[[ SOURCE EXTRACT open ]]

Section 8.14 Guarantors.
     (a) Generally. Borrower shall cause any Subsidiary and Unconsolidated Affiliate that is not already a Guarantor and to which any of the following conditions apply (each a “New Guarantor”) to execute and deliver to Administrative Agent an Accession Agreement, together with the other items required to be delivered under the subsection (b) below:
     (i) such Person (other than the Borrower) owns a Pool Asset; or
     (ii) such Subsidiary or Unconsolidated Affiliate Guarantees, or otherwise becomes obligated in respect of, any Indebtedness of Borrower, any Unconsolidated Affiliate or any Subsidiary.
     provided, however, no Subsidiary or Unconsolidated Affiliate shall be required to become a Guarantor if such Subsidiary or Unconsolidated Affiliate cannot become a party to the Guaranty without violating (A) express provisions of Indebtedness incurred by such Subsidiary, or (B) in the case of Subsidiary obligated under any Secured Indebtedness, express provisions of the Subsidiary’s or Unconsolidated Affiliates organizational documents. Any such Accession Agreement and the other items required under subsection (b) below must be delivered to the Administrative Agent no later than ten (10) Business Days following the date on which any of the above conditions first applies to a New Guarantor. With respect to clauses (A) and (B) preceding, Borrower shall deliver to Administrative Agent promptly upon request copies of such indebtedness or organizational documentation or such other items as Administrative Agent may reasonably request to confirm the possibility of such violation. For the avoidance of doubt, no Property owned by a Person obligated to become a New Guarantor shall be deemed an Eligible Pool Asset nor included among the Pool Assets unless and until such Person shall have executed and delivered to the Administrative Agent an Accession Agreement in accordance with the terms hereof.

[[ SOURCE EXTRACT closed ]]
[[ PROVIDED INFORMATION open ]]

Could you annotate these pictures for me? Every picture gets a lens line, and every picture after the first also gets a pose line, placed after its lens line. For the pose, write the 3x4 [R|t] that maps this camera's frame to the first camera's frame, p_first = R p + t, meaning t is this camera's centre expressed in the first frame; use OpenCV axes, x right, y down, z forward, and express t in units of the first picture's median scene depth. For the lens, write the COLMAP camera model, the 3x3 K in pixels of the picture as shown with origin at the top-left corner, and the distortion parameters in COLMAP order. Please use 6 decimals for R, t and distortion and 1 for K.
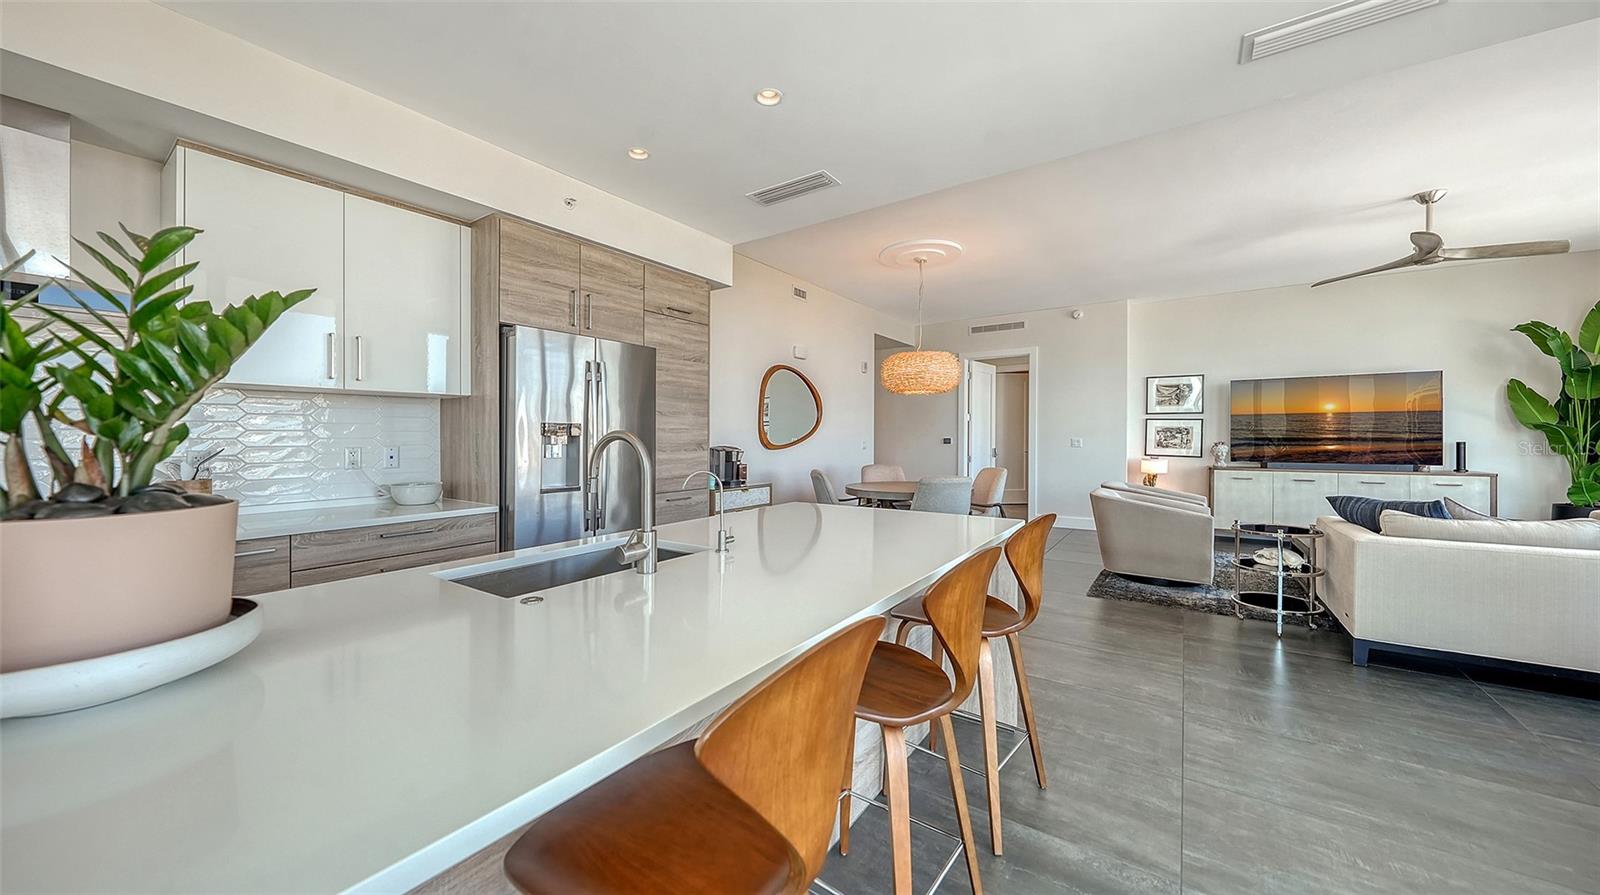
lens RADIAL K [[558.8, 0, 792.9], [0, 558.8, 430.4], [0, 0, 1]] dist [0.000363, -0.000035]
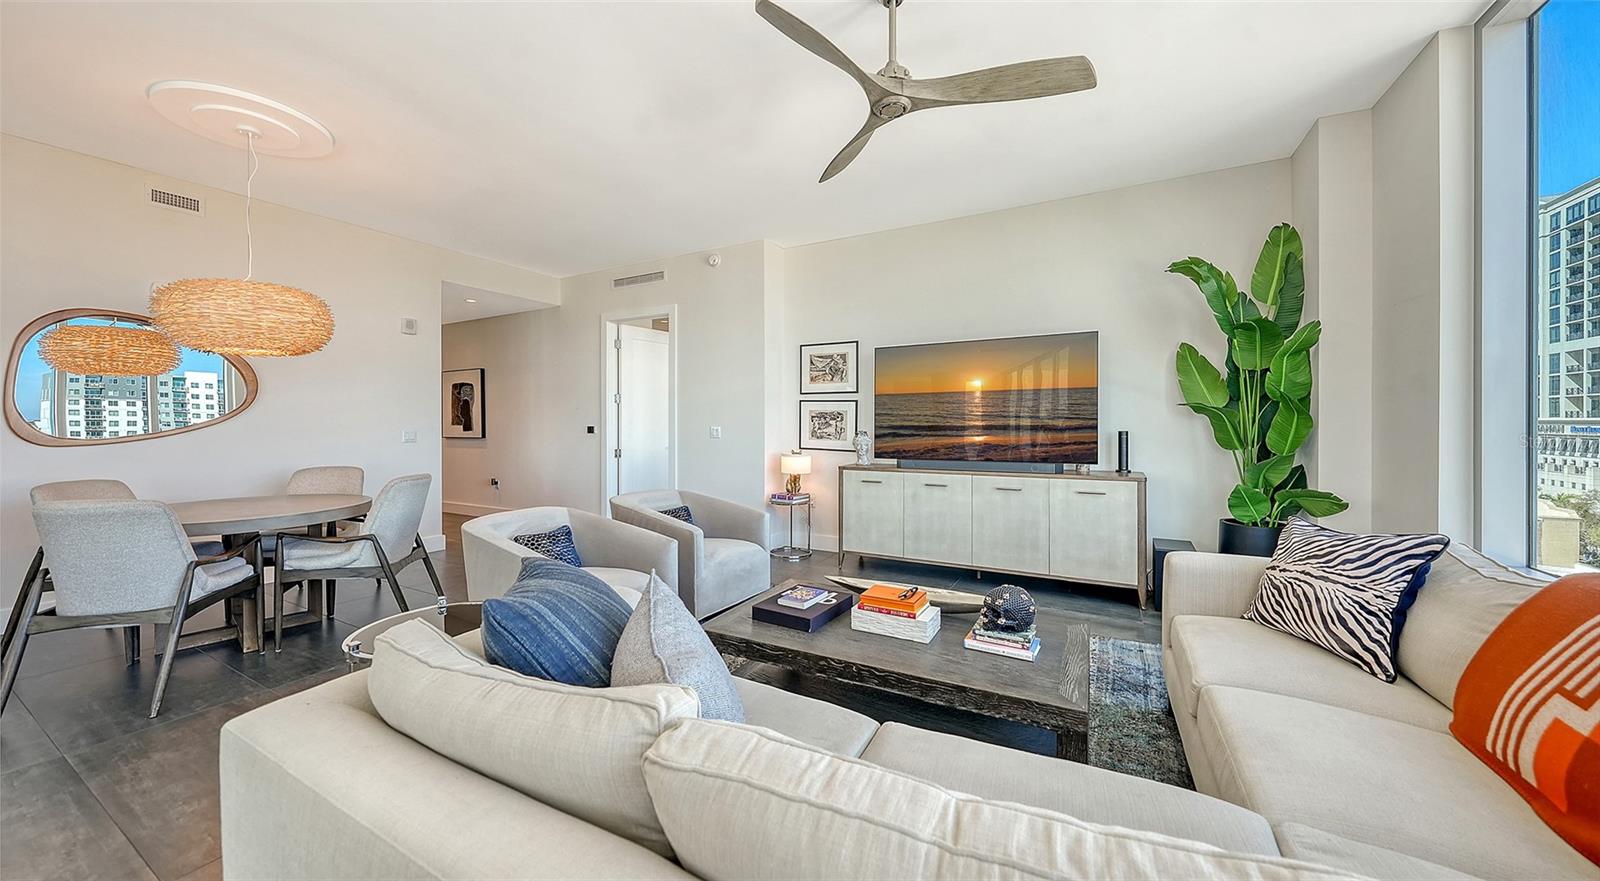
lens RADIAL K [[563.4, 0, 779.4], [0, 563.4, 426.1], [0, 0, 1]] dist [0.000271, 0.000016]
pose [[0.996502, -0.001377, 0.083558, 0.640022], [0.000113, 0.999885, 0.015137, 0.002794], [-0.083569, -0.015075, 0.996388, 0.291387]]
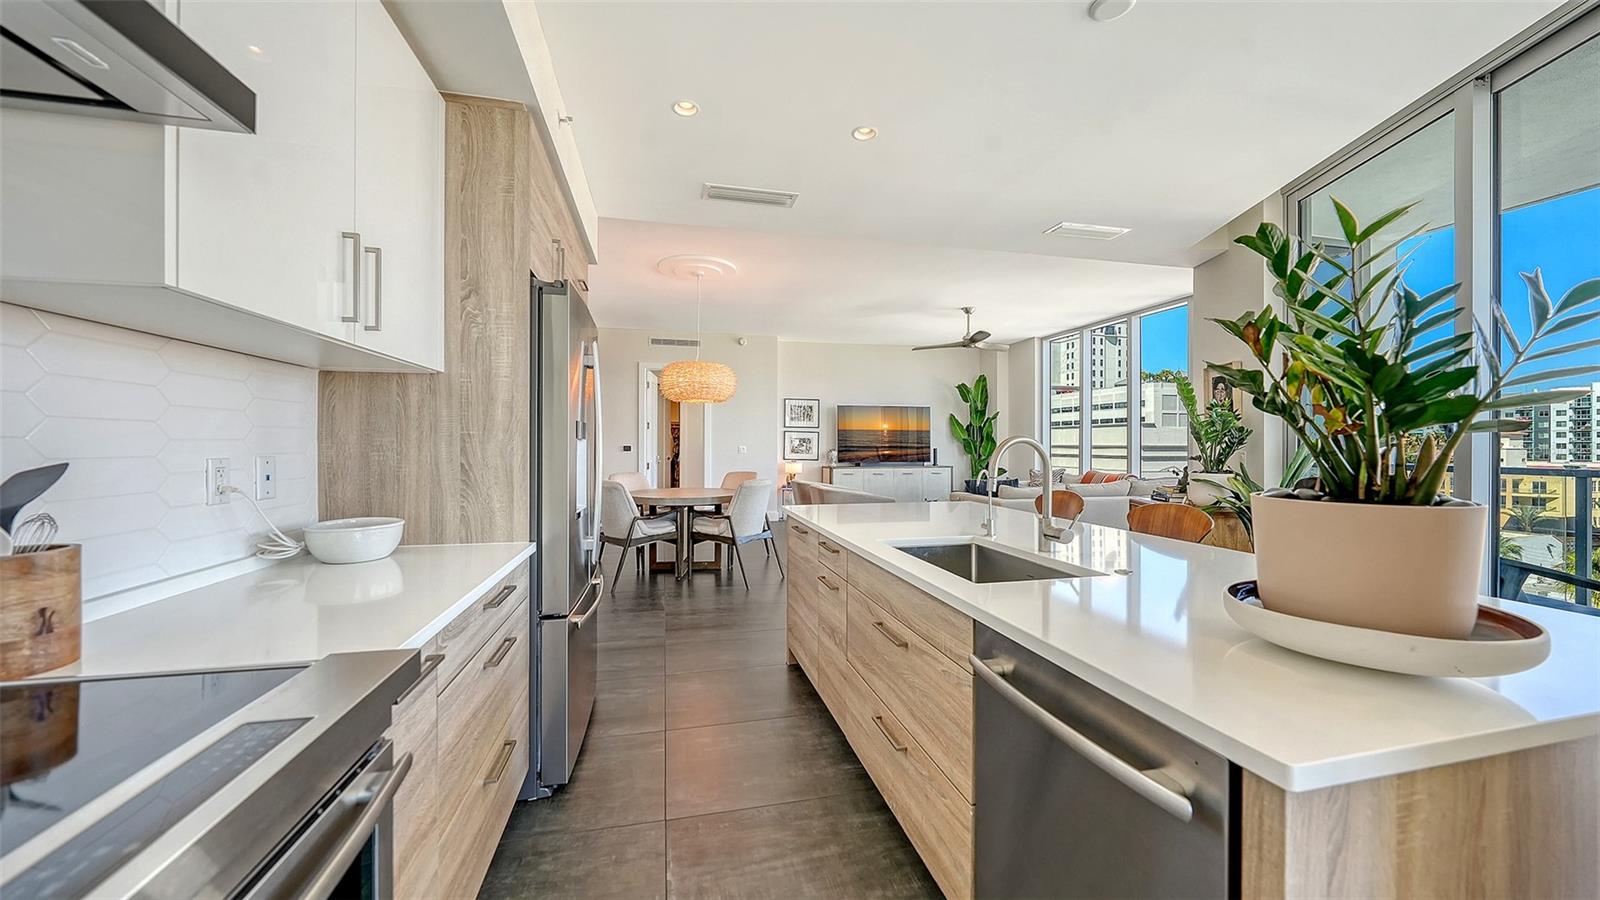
lens RADIAL K [[564.8, 0, 795.2], [0, 564.8, 443.5], [0, 0, 1]] dist [-0.010089, 0.000002]
pose [[0.659855, 0.005515, 0.751373, -0.384752], [-0.010717, 0.999940, 0.002073, 0.005742], [-0.751317, -0.009420, 0.659874, 0.150180]]
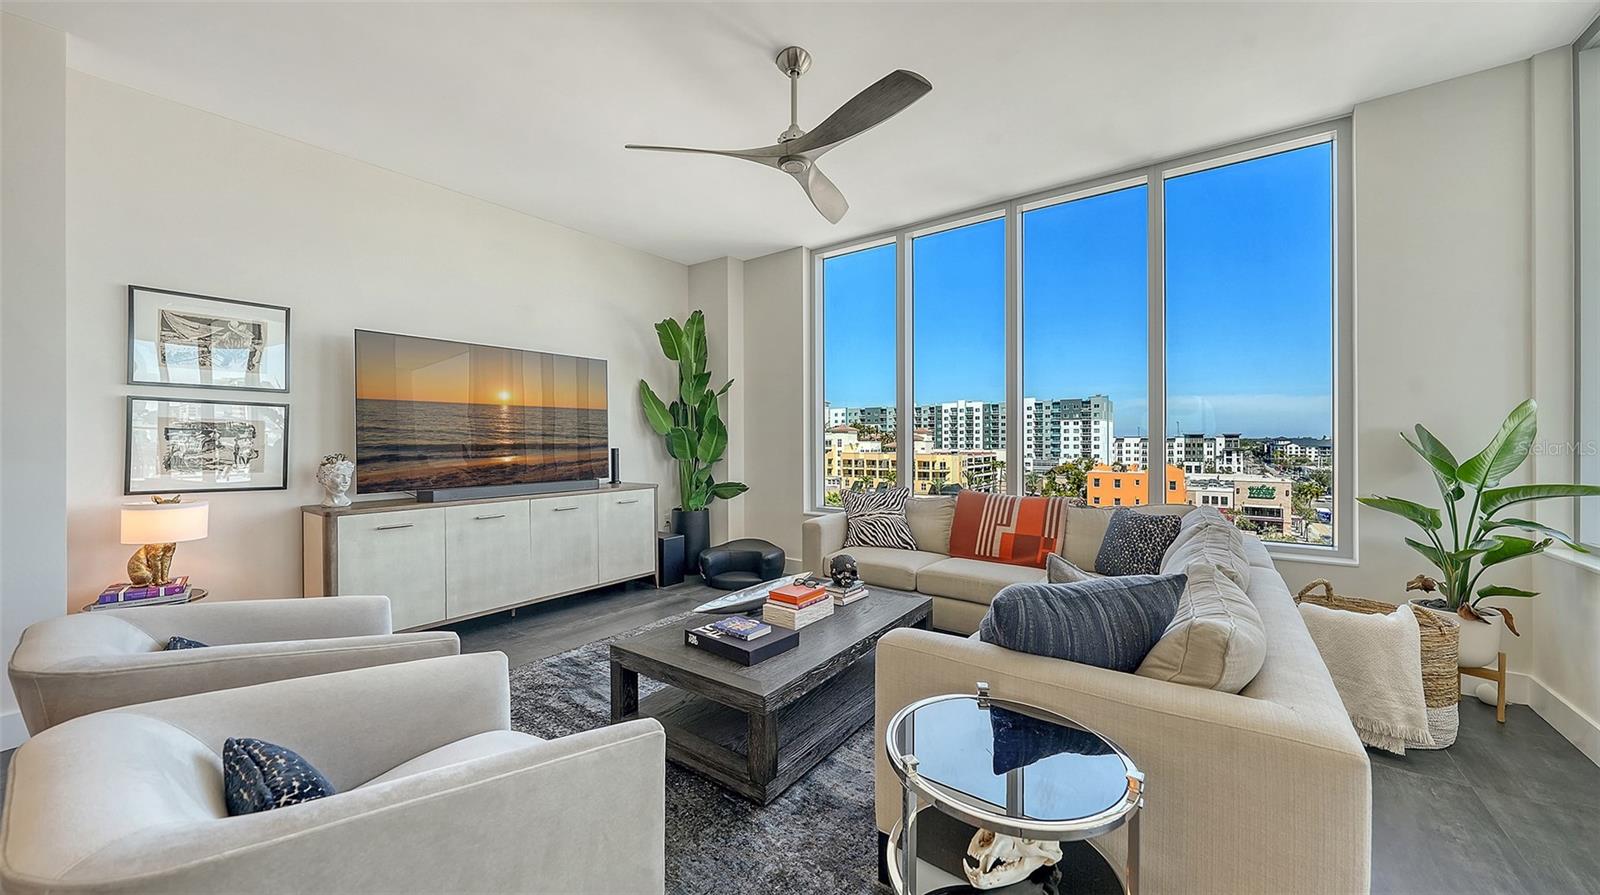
lens RADIAL K [[564.8, 0, 795.2], [0, 564.8, 441.0], [0, 0, 1]] dist [-0.010089, 0.000002]
pose [[0.023654, 0.000474, 0.999720, 0.322532], [-0.006874, 0.999976, -0.000311, 0.007210], [-0.999697, -0.006865, 0.023657, 0.648489]]
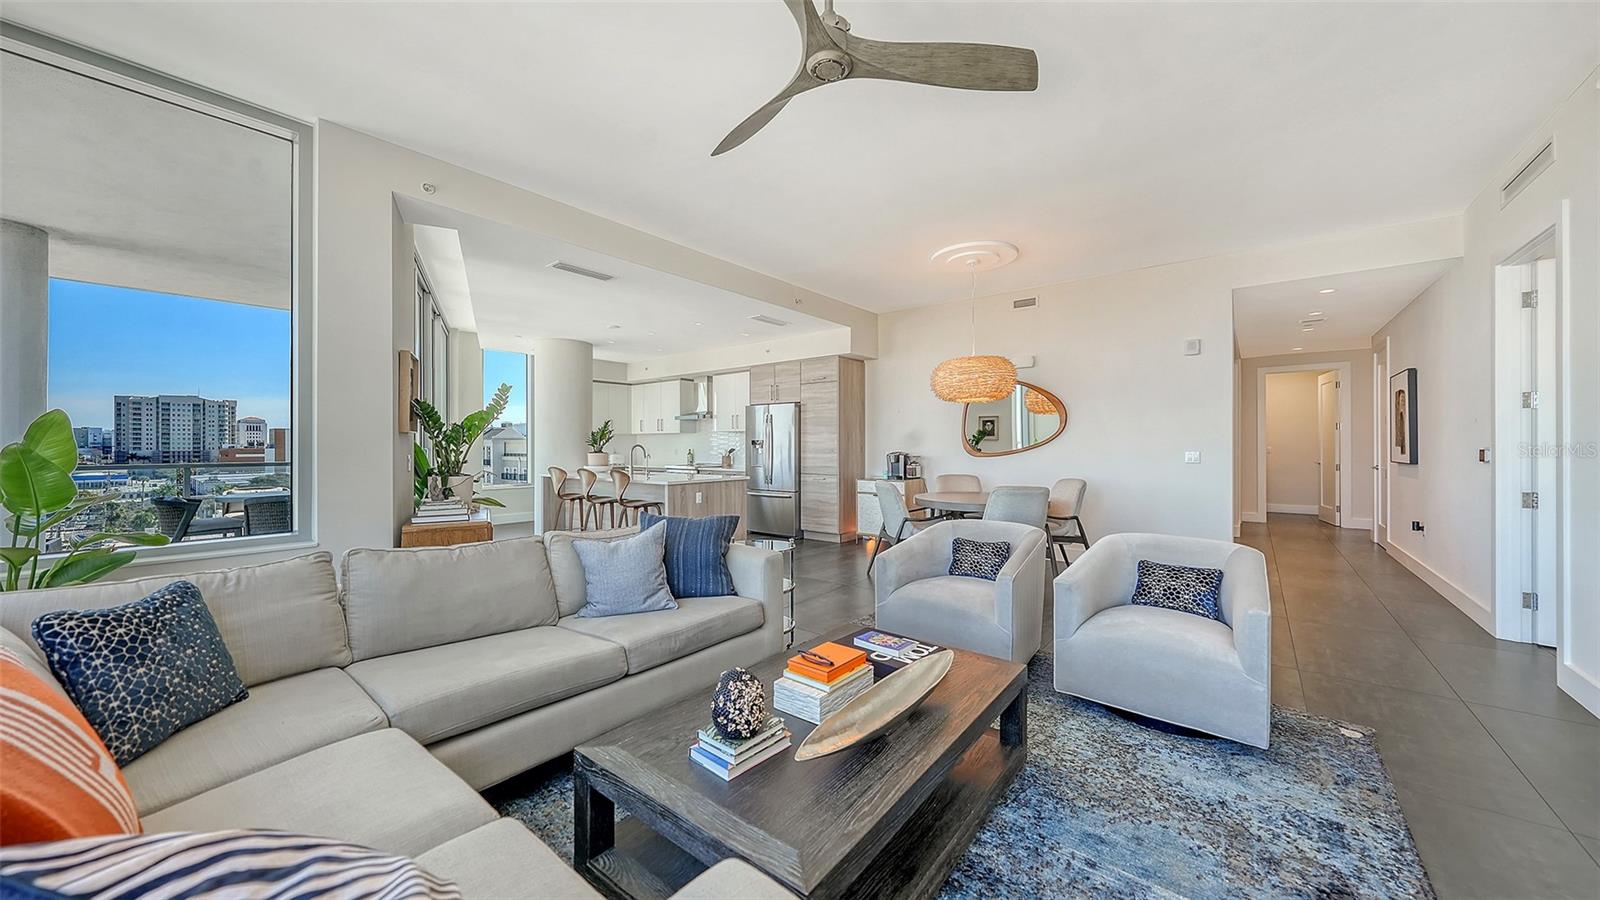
lens RADIAL K [[558.9, 0, 800.0], [0, 558.9, 450.0], [0, 0, 1]] dist [-0.000225, -0.000011]
pose [[-0.061041, 0.008481, -0.998099, 1.032554], [0.012278, 0.999895, 0.007746, 0.005939], [0.998060, -0.011782, -0.061139, 0.648201]]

[[ PROVIDED INFORMATION closed ]]

**AIM OF THE TASK**.
Could you summarize the guarantors section in two sentences? These entries come from a separate source.

**OUTPUT FOR THIS TASK**.
The Borrower must have any Subsidiary or Unconsolidated Affiliate that is not already a Guarantor and that owns a Pool Asset, or that guarantees or becomes obligated for Indebtedness of the Borrower, an Unconsolidated Affiliate or a Subsidiary, deliver an Accession Agreement and the other required items to the Administrative Agent within ten Business Days. This does not apply where joining the Guaranty would violate express provisions of that entity's Indebtedness or, for a Subsidiary obligated under Secured Indebtedness, its organizational documents, and property owned by a Person obligated to become a New Guarantor is not treated as an Eligible Pool Asset or a Pool Asset until that Person has executed and delivered an Accession Agreement.